そのJRの中で、その女子事務員が、私にお念仏の質問をします。電車は満員の車中の立ち話です。会話はお念仏や仏様の話です。周りの若者には、常識とかけ離れた宇宙の途方もない話と届いたのでしょう。盛んに会話を気にします。あまり周りが気にするので、それ以上、話が出来ませんでした。
その出来事で思われたことは、場所のもっている力、空間の果たす役割ということです。
亡き人への追慕を「お父さん、……」と電車の中で独り言を言っら、その存在自体が許容されません。これがお寺やお墓の前ならば当然です。これを当たり前と済ませると、大切なことを取り逃します。

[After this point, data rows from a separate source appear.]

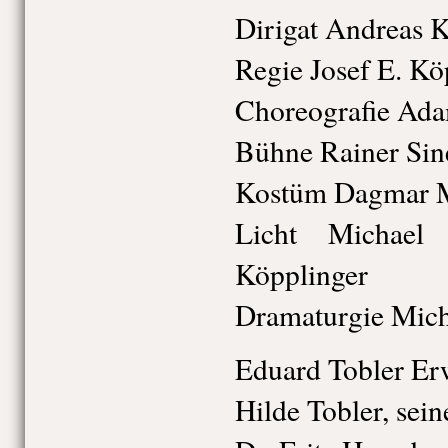
Dirigat Andreas 
Regie Josef E. Kö
Choreografie Ad
Bühne Rainer Sin
Kostüm Dagmar M
Licht Michael 
Köpplinger
Dramaturgie Mich
Eduard Tobler E
Hilde Tobler, sein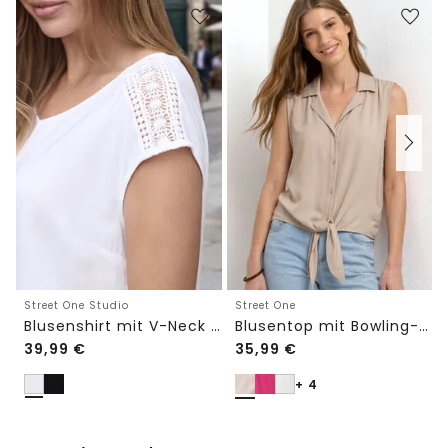
Street One Studio
Street One
Blusenshirt mit V-Neck und Spitze
Blusentop mit Bowling-Kragen und Knoten
39,99
€
35,99
€
+ 4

お寺を初めてする宗教的な施設や空間の持っている力を認識する必要があります。その場所では、日常の自分を全く異なった自分の一面と出会う大切な場所となるからです。またその場所ではどんな自分が表現できるかという場所を育てるという視点も大切です。みなさんはどんな場所を、日常生活の中で持っていますか。その意味でも家庭に仏壇があるということは大切な意味を持っているようです。